▶ DATA SEGMENT

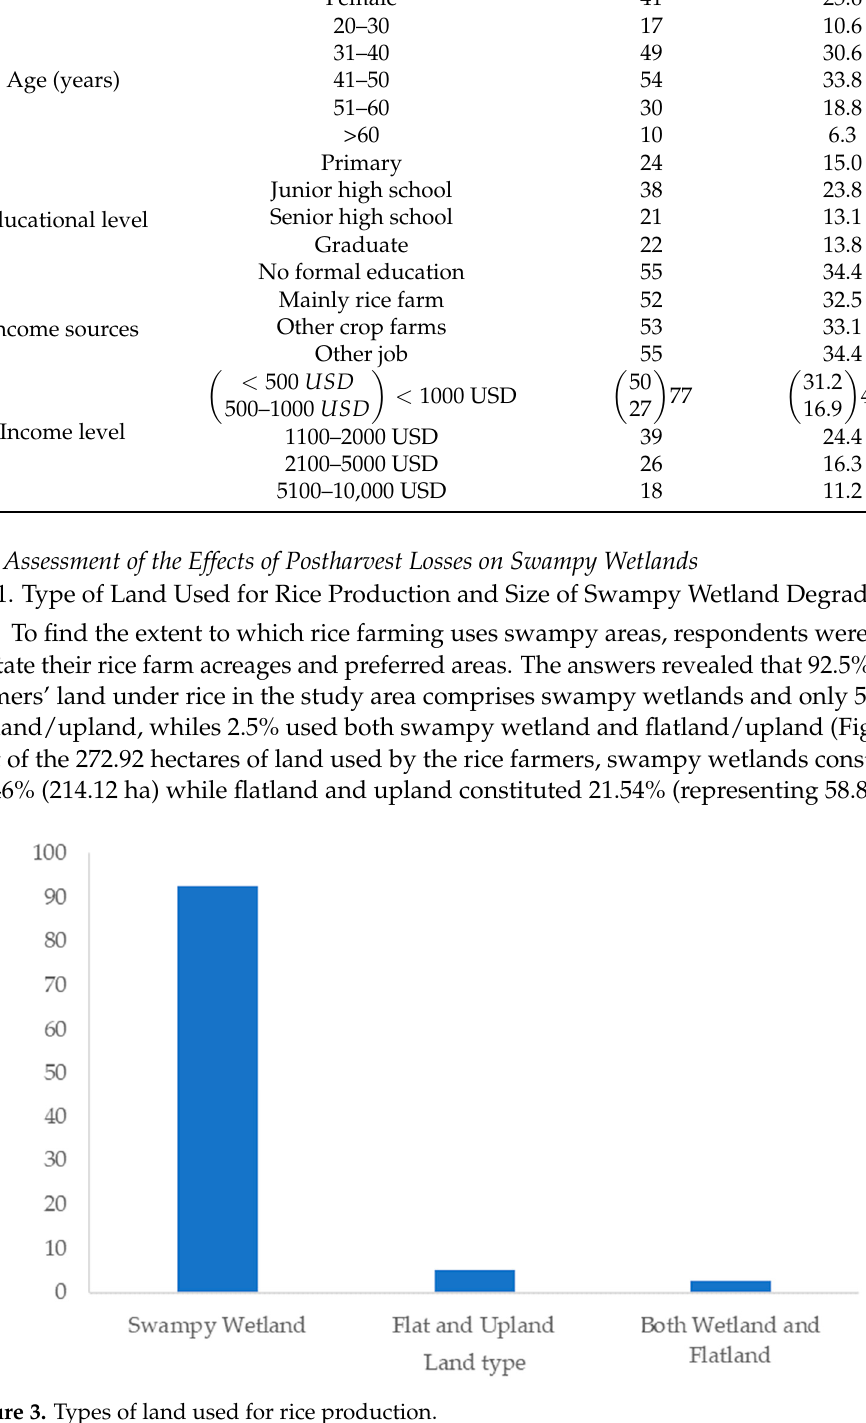
Figure 3. Types of land used for rice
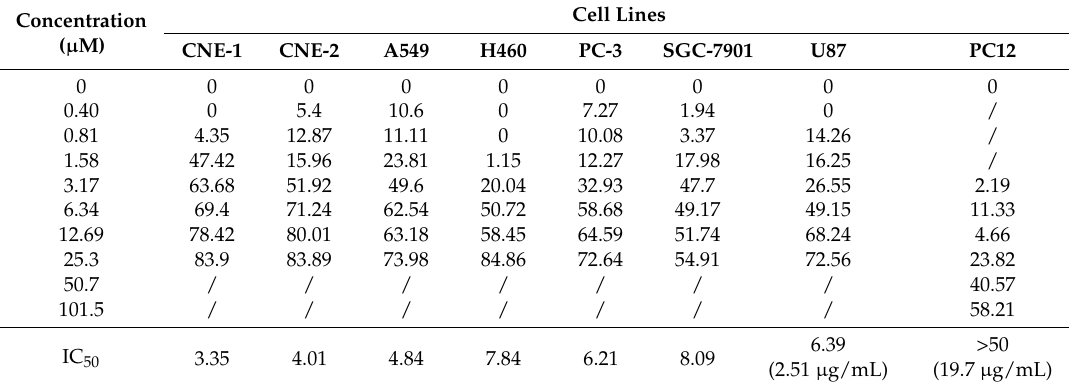
Table 2. Cytotoxic activities of compound 1 .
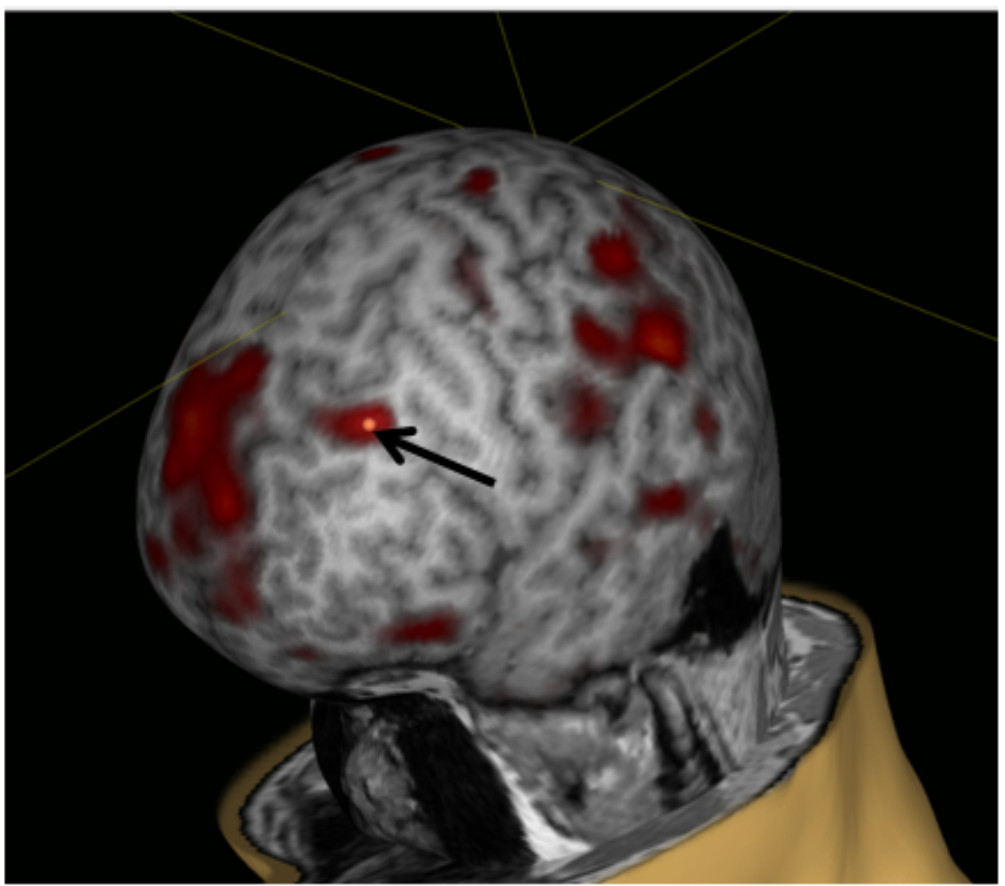
Figure 3. Example of the stimulation target for rTMS over left DLPFC in a healthy volunteer.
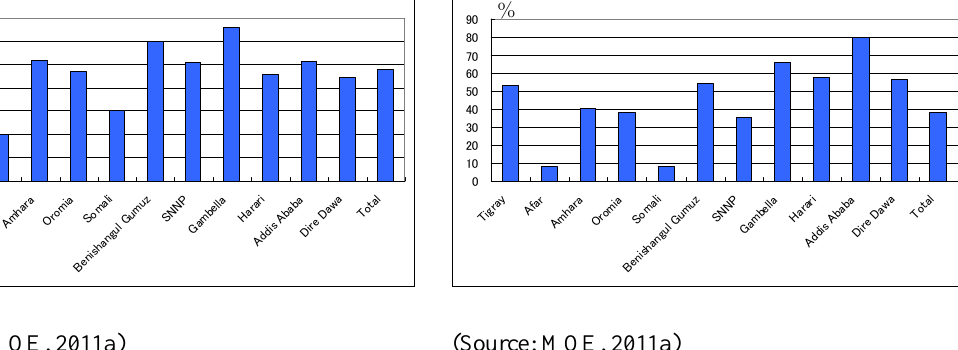
Figure 4-7: Primary Gross Enrollment Rates by Region (2010/11)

▶ EXERCISE GOAL
Every line above goes into the copy unchanged; the pictures do not.

▶ ANSWER AREA
Figure 3. Types of land used for rice
Table 2. Cytotoxic activities of compound 1 .
Figure 3. Example of the stimulation target for rTMS over left DLPFC in a healthy volunteer.
Figure 4-7: Primary Gross Enrollment Rates by Region (2010/11)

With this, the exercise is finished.